Imagine, for example, the response to a question like, “What did you hear?” Children are likely to respond with something general: “I heard birds.” In contrast, children listening to the playback of their recording several times with a focus on selecting a few seconds of the best examples will begin to notice that the bird calls included different patterns and different tones. As children notice more, they typically have more questions. Perhaps there were different types of birds? Perhaps the birds were saying different things? Can birds have a conversation? Their questions lead to deeper thinking. With a bit of prompting, their observations will also carry over to the next outdoor opportunity, much the way that knowing what to listen for enriches the experience of hearing a jazz improv session.

As children improve their listening skills, you can also guide them to apply what they notice to the audio in the mainstream media they use. Background sounds influence our interpretation of media, whether we consciously take note of them or not. Children who produce podcasts (or other types of audio recordings) know that media makers make choices (i.e., media are constructed). This knowledge primes them to pay attention to media makers’ audio choices. In the world of media literacy education, awareness always leads to new questions: Is that game’s sound effect really the sound that fish make? Why does the movie start with such soft music? Why can I see the rocket lift off but not hear any noise?

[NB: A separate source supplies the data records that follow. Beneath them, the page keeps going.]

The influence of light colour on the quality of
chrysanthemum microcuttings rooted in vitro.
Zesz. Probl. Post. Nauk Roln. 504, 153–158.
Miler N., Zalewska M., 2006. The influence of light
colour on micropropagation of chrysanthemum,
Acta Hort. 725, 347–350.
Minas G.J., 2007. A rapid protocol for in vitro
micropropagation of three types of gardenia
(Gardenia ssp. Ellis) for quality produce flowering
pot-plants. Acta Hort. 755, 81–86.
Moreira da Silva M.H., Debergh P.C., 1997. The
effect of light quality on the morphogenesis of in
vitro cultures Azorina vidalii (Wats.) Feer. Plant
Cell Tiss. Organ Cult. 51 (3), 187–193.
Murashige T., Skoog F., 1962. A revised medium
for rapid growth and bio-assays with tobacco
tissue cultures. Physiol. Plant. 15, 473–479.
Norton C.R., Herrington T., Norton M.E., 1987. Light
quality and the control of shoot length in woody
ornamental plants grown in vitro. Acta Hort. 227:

Or children could conduct and record interviews. Perhaps on the group’s last adventure, two children saw a chipmunk run into its hole, but the others missed it. They could record an interview with the kids who saw the chipmunks. Imagine the language development as interviewers craft questions and interviewees describe what the animals look liked and what they did!
Or perhaps each individual child could become an expert on a different animal in their neighborhood and they could be interviewed as if they were that animal. So the interview isn’t with the kids who saw the chipmunk, it’s with the classmate who is pretending to be the chipmunk.

 

3. Document change over time.

Everyone teaches the seasons. How about helping children analyze common depictions of seasons (e.g., posters at schools, holiday cards, store signs and decorations) and compare those media to their actual lives?

At its best, media literacy can help children see their world in a new way, with new insight. Start by analyzing existing media. You might ask: When you look at a picture, are there clues that tell you what season it is? What clues would you look for if you were looking for a picture of autumn? What could you put in a picture if you wanted to show it was really cold or really humid outside? What would people be wearing? What would they be doing?

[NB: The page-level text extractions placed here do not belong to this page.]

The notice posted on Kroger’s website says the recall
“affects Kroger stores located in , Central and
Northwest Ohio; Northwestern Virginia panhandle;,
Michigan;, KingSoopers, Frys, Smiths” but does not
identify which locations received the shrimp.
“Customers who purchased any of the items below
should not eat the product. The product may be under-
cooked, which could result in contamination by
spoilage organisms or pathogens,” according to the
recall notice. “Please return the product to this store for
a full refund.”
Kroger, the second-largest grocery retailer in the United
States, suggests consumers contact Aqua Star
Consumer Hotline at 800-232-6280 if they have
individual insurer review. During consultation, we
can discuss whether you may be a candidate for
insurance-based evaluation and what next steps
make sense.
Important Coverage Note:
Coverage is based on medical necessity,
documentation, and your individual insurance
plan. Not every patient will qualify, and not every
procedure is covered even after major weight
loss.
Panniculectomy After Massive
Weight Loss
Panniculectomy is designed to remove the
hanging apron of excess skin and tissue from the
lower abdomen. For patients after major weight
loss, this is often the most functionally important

Questions lead to more questions, offering children opportunities to ponder the world more deeply as they go. For example, many posters printed in the U.S. use similar imagery to differentiate the seasons: snow indicates winter, rain (and sometimes seedlings) for spring, sun for summer, and changing or falling leaves for autumn. But how do you know when it’s winter in Phoenix or Miami – places where it never snows? And is it always sunny in the summer in Chicago? Never sunny in winter in Vail? If it’s raining, does that mean it is spring, even in Seattle or San Francisco or Los Angeles? And when it’s fall in your town, is it fall everywhere in the world? Can you guess from the pictures on the poster where the artist lives?
To help children compare the poster’s messages about seasons to what really happens where they live, have them take a picture of the same thing(s) outdoors over the course of a school year and note the changes over time. Ask children to determine what they should photograph. What in their environment changes and what stays the same? You might want to invite them to photograph different types of plants to see which change a lot and which seem not to change at all. That might spark an investigation of the difference between, say, deciduous trees and evergreens. This could be especially effective if your poster of the seasons uses a changing tree to symbolize the four seasons.
The pictures could be used to prompt additional observations: What did the subject of the photo look like at the beginning of the year? Just before winter break? At the end of the year? Or they could be used as reminders before heading out: What did the park look like when we first visited at the beginning of the year? Let’s pay attention to what’s different now.
You could start the unit by teaching about animation and show a short video that uses high speed video to show long term change in a very short viewing experience. Explain that to achieve this effect, the camera has to be stationary – in exactly the same place – every time they take a picture. Assign children to take the picture(s) daily or at a set time each week. If you aren’t savvy at video production, work with a parent, aide, library media specialist, intern or older child who knows a little bit about producing video to help edit the pictures together and speed them up, so you can see the change over time quickly. Then, at the end of the unit, the kids have not only learned about the changing seasons; they’ve also learned about animation and special effects!
Another version of seasonal explorations is to involve children in linking common holiday traditions, foods, and media representations with what’s happening in the natural world. Why do Thanksgiving decorations often include a cornucopia and how does that relate to it being a fall holiday? Similarly, would Halloween imagery be filled with pumpkins if we celebrated it in May?

 

4. Analyze representations of nature.

Before you ever meet a child for the first time, their ideas about nature and being outside have been shaped by their personal experiences and by media. All media – even when we know it’s not real – influence ideas about the world. You can teach children to ask the types of questions that will help them recognize media influences and learn to discern which media messages are helpful or trustworthy. (A developmentally appropriate sampling of such questions is available in my chapter in Chip Donohue’s NAEYC anthology, Technology and Digital Media in the Early Years).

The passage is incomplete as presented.